“Dunkirk” lays bare the futility and often pointless destruction of warfare. While this may not be the most original angle for a war film with the recent focus on heroism and the glorification of conflicts seen in many American efforts within the genre over the last decade “Dunkirk” is a sobering reminder of just how horrific war really is. There’s no triumphant climax where the “bad guys” are defeated and the heroes bask in their victory, in fact towards the end one of the film’s cast remarks that all they’ve done is survived and they’ve not won anything, but that’s the whole point of “Dunkirk” it’s the most human war movie in nearly two decades.
Director and writer Christopher Nolan makes several bold decisions with his latest feature. Firstly the setting is one not really explored on the silver screen, after all the Battle for Dunkirk is not a victory for the allies but a retreat. There’s not a single cut away to stuffy smoke filled rooms with commanders making plans and arguing over tactics, which succeeds in making the audience feel most closely involved in the events. Nolan also chooses to never show a German solider on screen, which serves only to make them all the more threatening, when a Nazi plane flies over head there’s a sense of foreign terror on the soldiers faces and the audience feels this too.
While the movie is clearly split into three different arcs, there’s very little focus placed on either characters or more traditional plot developments. This will undoubtedly turn some viewers away, as there’s not really a central set of characters to keep you invested, but it’s a clear artistic decision from Nolan. This again reinforces the notion of meaningless death during war, many characters die but even the ones that feature throughout the movie aren’t known to the audience, they’re just another face in the thousands that tragically never got home from the Dunkirk beach.
This approach could well have been a disaster, without a fleshed out central character or deeper plot development it would have been easy for Nolan to have completely lost the audience’s attention halfway through.
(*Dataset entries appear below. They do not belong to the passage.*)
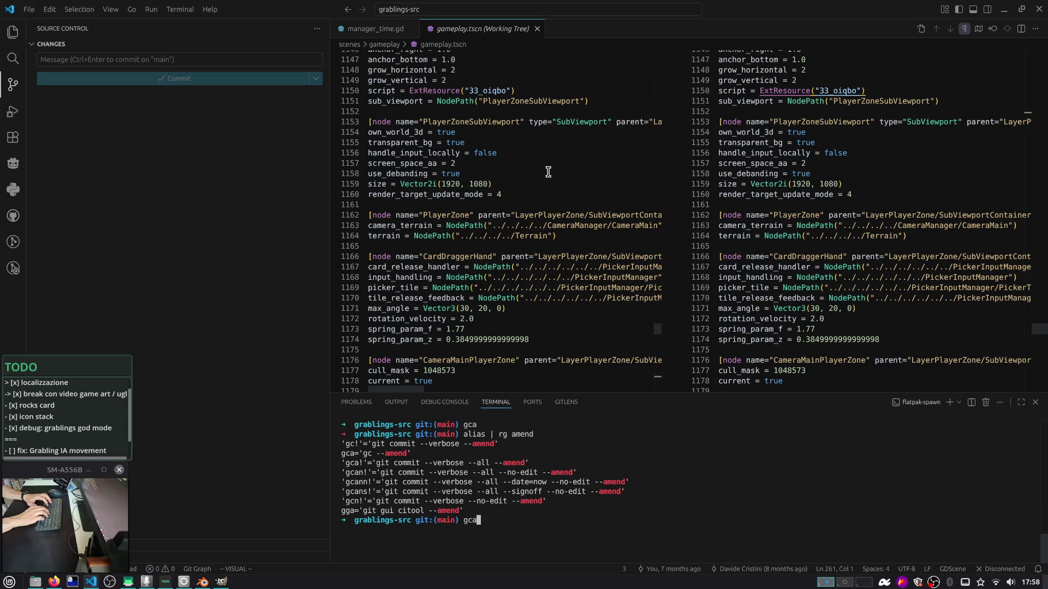
pyautogui.press('ctrl+c')
pyautogui.press('ctrl+l')
pyautogui.press('alt+Tab')
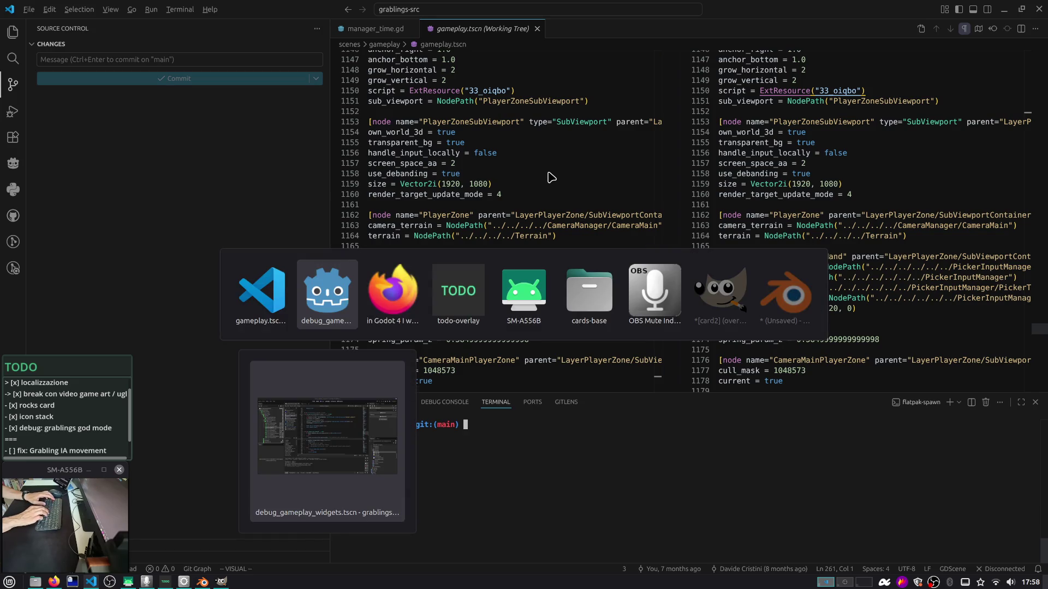
# Search DuckDuckGo for 'godot ai policy' in a new Firefox tab
pyautogui.press('alt+Tab')
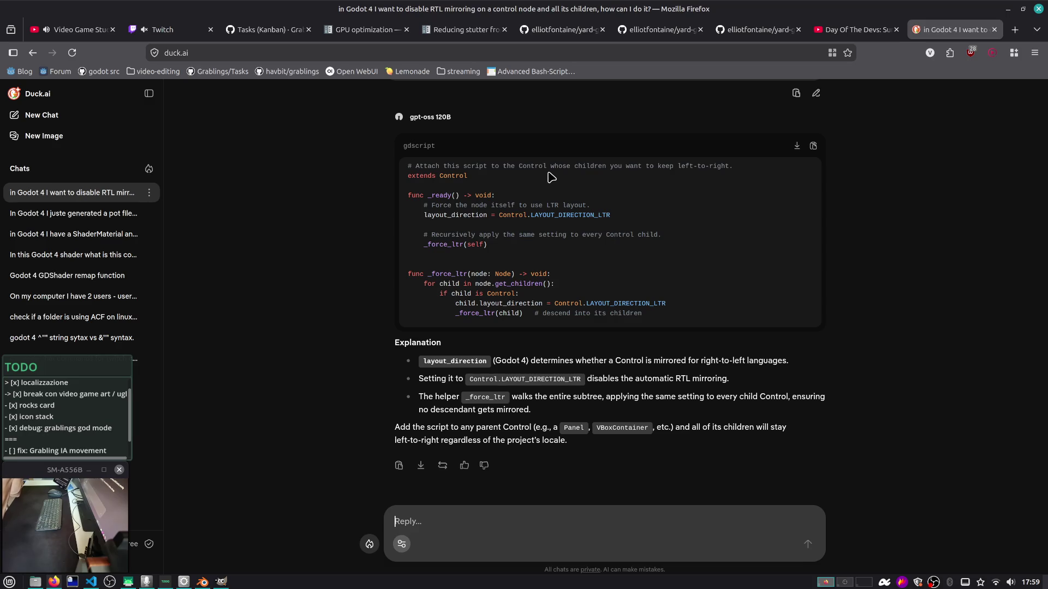
pyautogui.press('ctrl+t')
pyautogui.write('g')
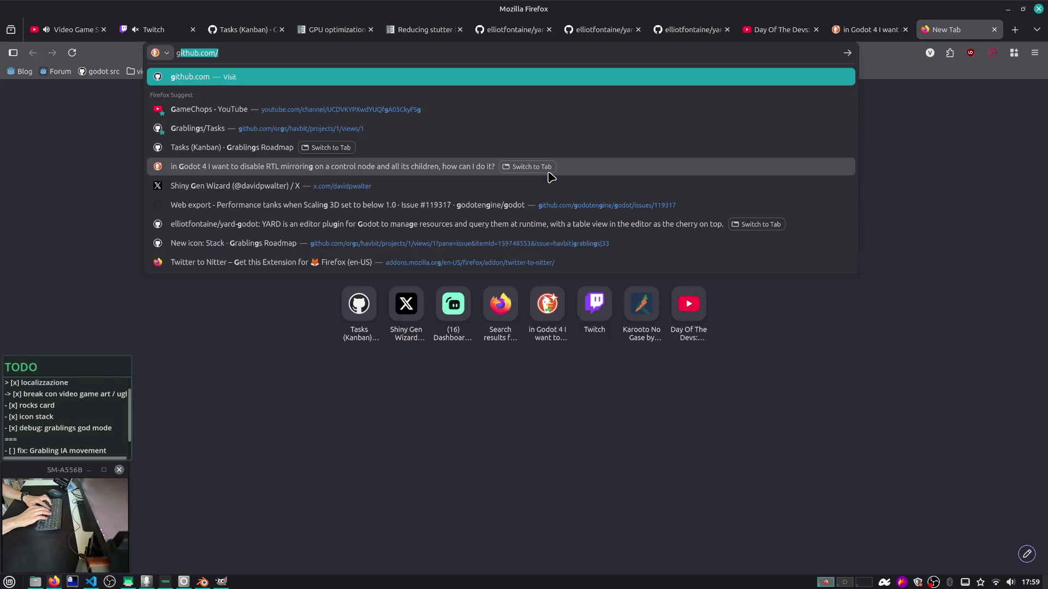
pyautogui.press('BackSpace')
pyautogui.press('BackSpace')
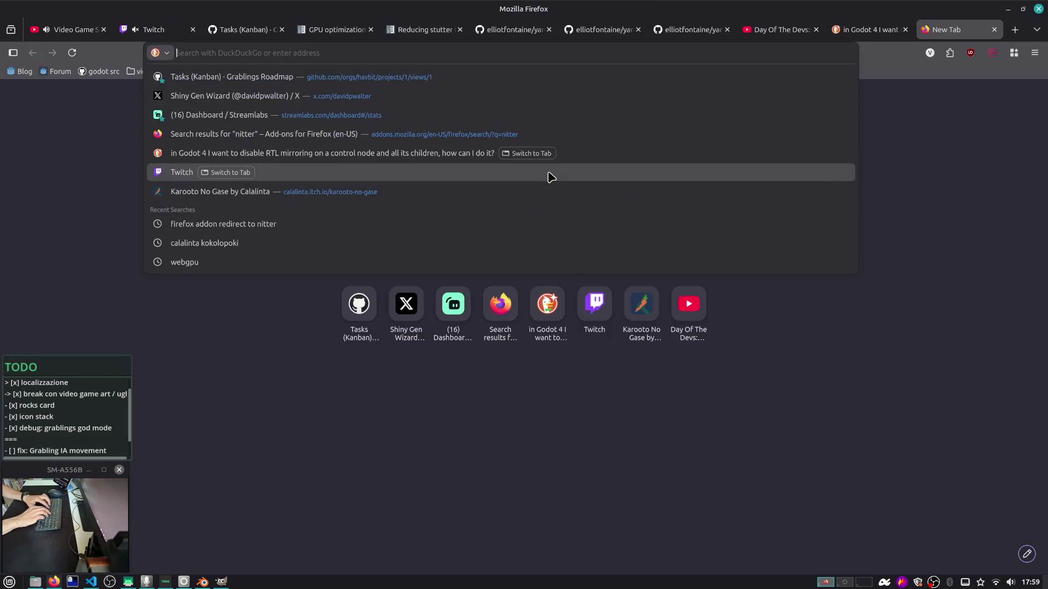
pyautogui.write('godot ')
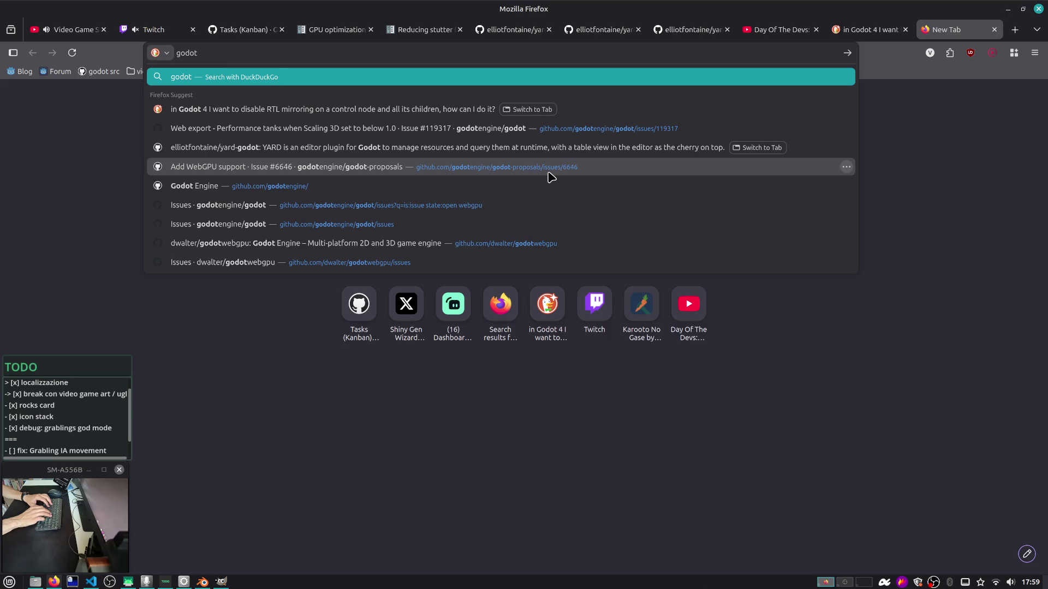
pyautogui.write('ai polocy')
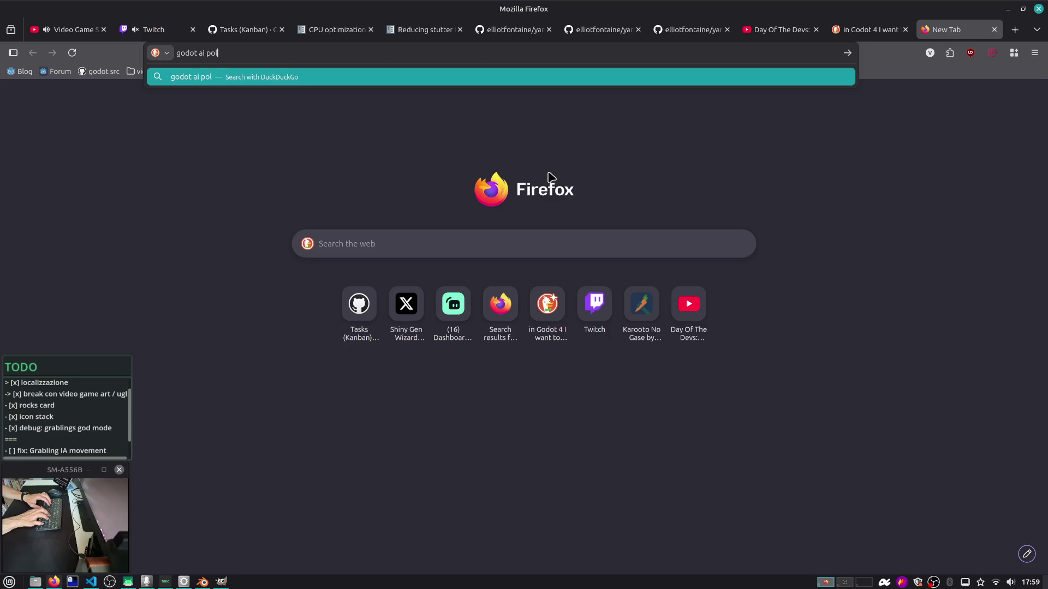
pyautogui.press('BackSpace')
pyautogui.press('BackSpace')
pyautogui.press('BackSpace')
pyautogui.write('icy')
pyautogui.press('Return')
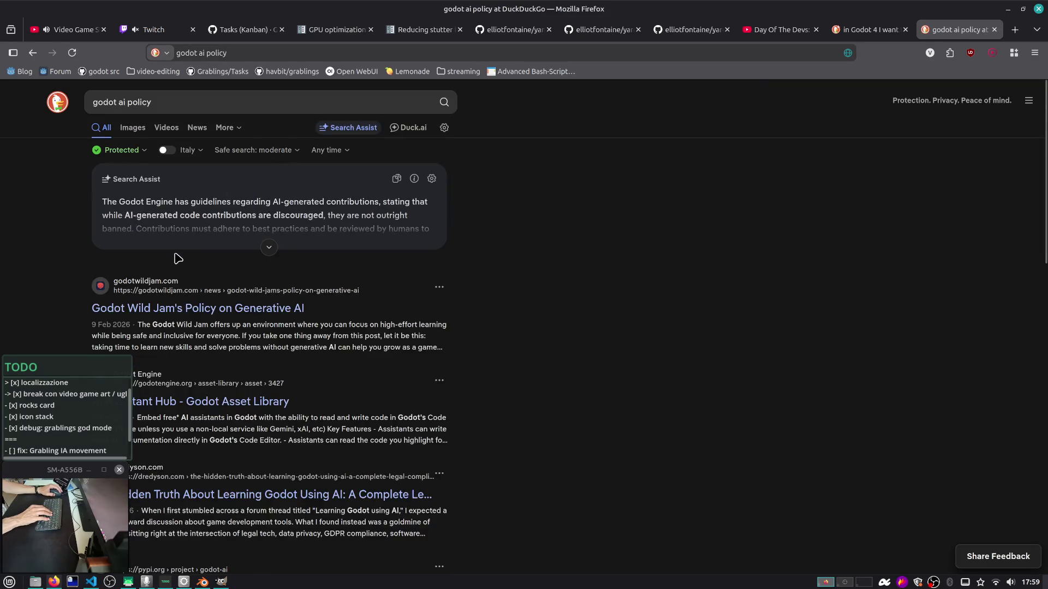
# Expand the full Search Assist answer on the results page
pyautogui.scroll(-2, 174, 255)
pyautogui.scroll(-3, 174, 251)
This is thankfully avoided due to the films wonderful pacing, clocking at comfortably under two hours (credits and all) there’s not time for the film’s structure to wear. Instead each scene feels like a small vignette and each one is consistently compelling.
In a movie without an emphasis on characters a few members of the cast do stand out regardless. Mark Rylance, Kenneth Branagh and Cillian Murphy all play their parts wonderfully even if their talents are probably a bit underutilised. The big triumph of “Dunkirk” is the surprise casting of Harry Styles. There were more than a few eyebrows raised when the former boyband member was cast in a World War II movie but he’s excellent in his role as a British solider trying to get off the beach anyway he can. “Dunkirk” is not an actor’s movie, and the limited focus on dialogue and characters means that we have yet to see Styles’ true acting range but based on the evidence here I’m genuinely excited to see him take on future roles.
Without a twisting narrative or complex characters to district the success of “Dunkirk” rests solely on Nolan’s directing abilities, and it’s no competition to say that this is his best made work to date. Between the tense claustrophobia of a sinking ship taking on water as men scramble to escape the hull to the heart pounding opening which sees British soldiers running through the streets of the French town as gunfire chases them each scene hits all the right notes. The sound design is especially noteworthy and the bombastic nature of the conflict is brought to life, “Dunkirk” is required viewing in a cinema setting and not anywhere else.
“Dunkirk” is Christopher Nolan’s most confident work to date, and there’s a strong argument to be made that it’s also his best. It can at times be a tough watch, scores of innocent men are killed and the pointless of all this death is hammered home with cold conviction but the film also stands as a testament to their bravery and their ultimate sacrifice. The term “instant classic” is thrown around a lot these days, far too much in fact, but with “Dunkirk” there is no better description, this is a movie that will watched and appreciated for decades to come and it’s utterly deserving of such a fate.